■ PROMPT 1: Give again, word for word, the passage of the mailing-list message on image questions from "As it turns" to "returned the pixel.".

■ TEXT PROVIDED:
☆ ☆ ☆ ☆ ☆ ☆ ☆

[plt-scheme] 2htdp/image questions

From: Robby Findler (robby at eecs.northwestern.edu)
Date: Sun Apr 18 09:07:12 EDT 2010

As it turns out, That is a bad idea for performance reasons (computing
the bitmap is far more expensive than any of the other things that get
done to images) but image equality has to do that (in the fallback
slow path), so it would not be too hard to add a get-pixel function
that first computed the image and the returned the pixel.

Note that the current design of the image api works hard to avoid
working with bitmaps not only because it is inefficient, but also
because you cannot have a high quality rotate or scale functions
(things will get pixelated).

If you are really serious about this, then, I think that you probably
want to design your own api.

Also perhaps worth noting, such loops are probably easily
parallelizable, in most cases. I'm not sure if futures are up to the
task or not, tho.

Robby

On Sun, Apr 18, 2010 at 7:52 AM, Stephen Bloch <sbloch at adelphi.edu> wrote:
> I was at a CS education conference over the weekend, and saw a number of
> people showing off the things their students can do to images in the first
> week or two of class in Python.  For the most part, these operations boil
> down to (not real Python syntax)

☆ ☆ ☆ ☆ ☆ ☆ ☆

■ PROMPT 2: Transcribe the records below exactly as they appear, line for line, but leave out the pictures.

(Data extracted from a collection)
☆ ☆ ☆ ☆ ☆ ☆ ☆

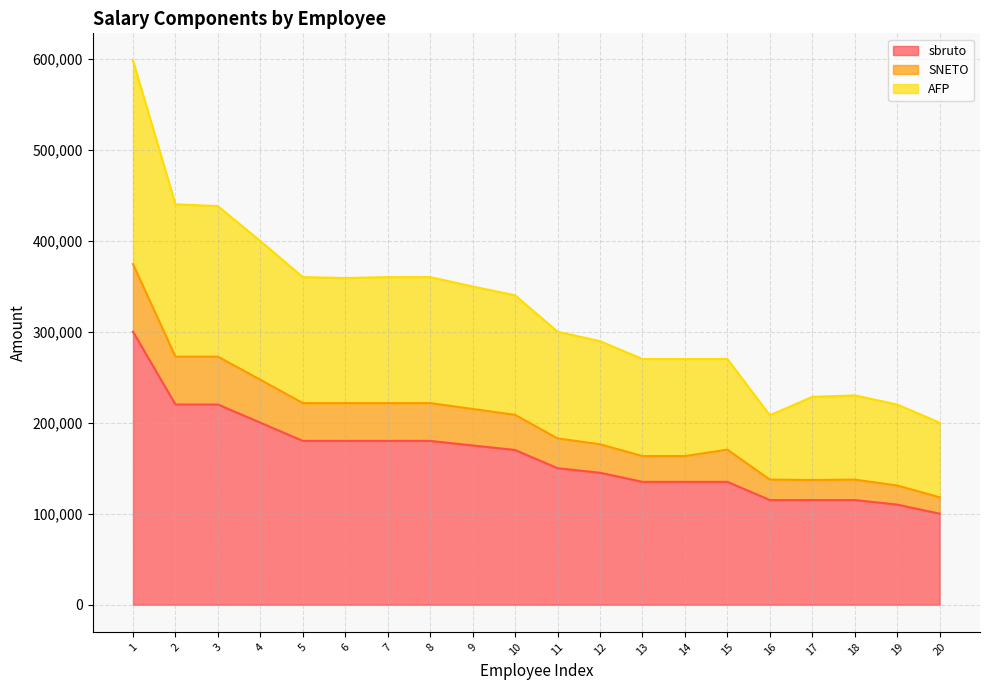

Where is the first local maximum for AFP?

18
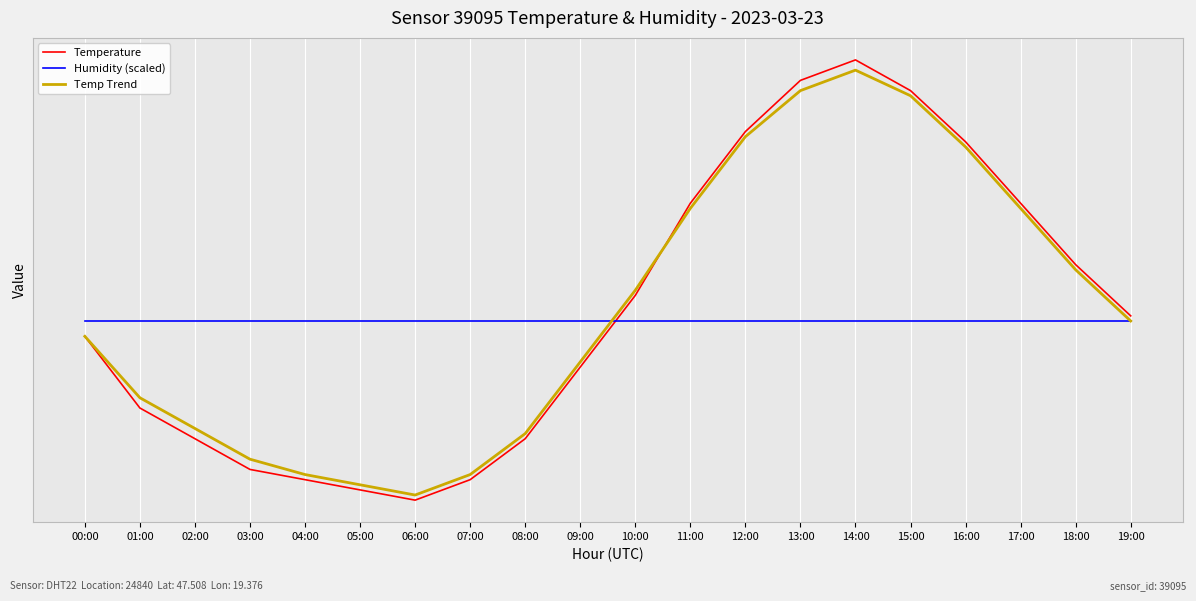

What are all the series names shown in the legend?

Temperature, Humidity (scaled), Temp Trend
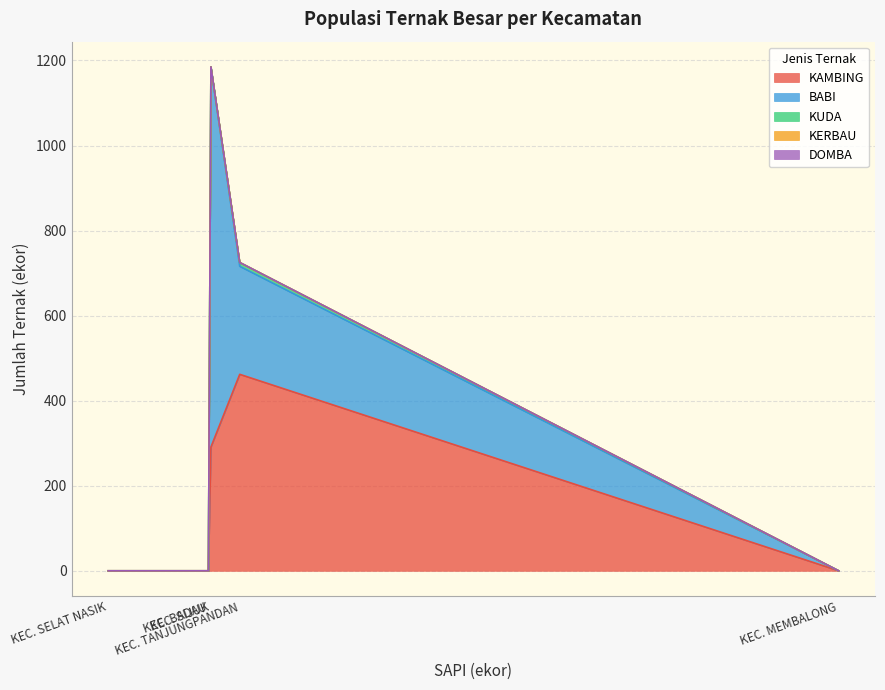

What is the total value across all series at KEC. TANJUNGPANDAN?

725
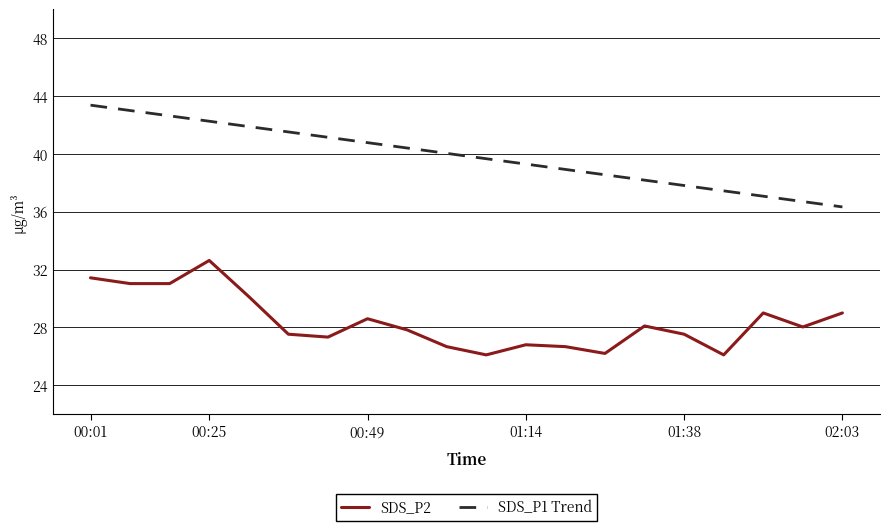

What is the difference between the maximum and minimum values in the SDS_P1 Trend series?

7.0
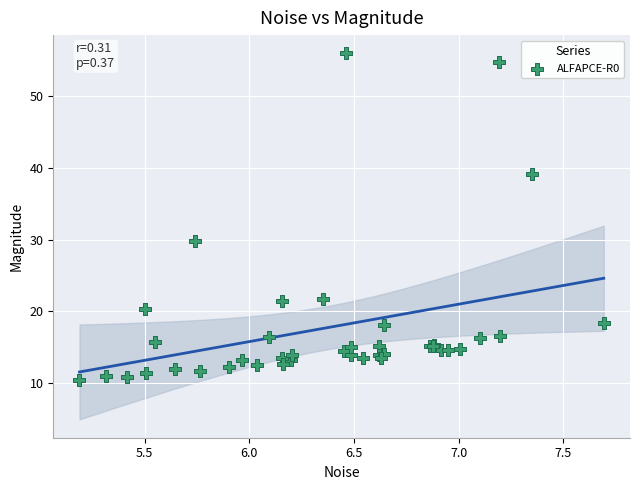

What Y value in the scatter plot is closest to 33?

29.8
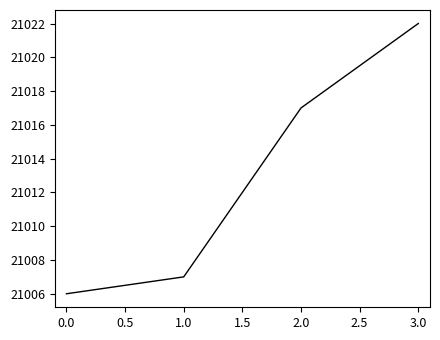

How many lines are shown in the chart?

1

☆ ☆ ☆ ☆ ☆ ☆ ☆

■ TASK SOLUTION 1:
As it turns out, That is a bad idea for performance reasons (computing
the bitmap is far more expensive than any of the other things that get
done to images) but image equality has to do that (in the fallback
slow path), so it would not be too hard to add a get-pixel function
that first computed the image and the returned the pixel.

■ TASK SOLUTION 2:
Where is the first local maximum for AFP?

18

What are all the series names shown in the legend?

Temperature, Humidity (scaled), Temp Trend

What is the total value across all series at KEC. TANJUNGPANDAN?

725

What is the difference between the maximum and minimum values in the SDS_P1 Trend series?

7.0

What Y value in the scatter plot is closest to 33?

29.8

How many lines are shown in the chart?

1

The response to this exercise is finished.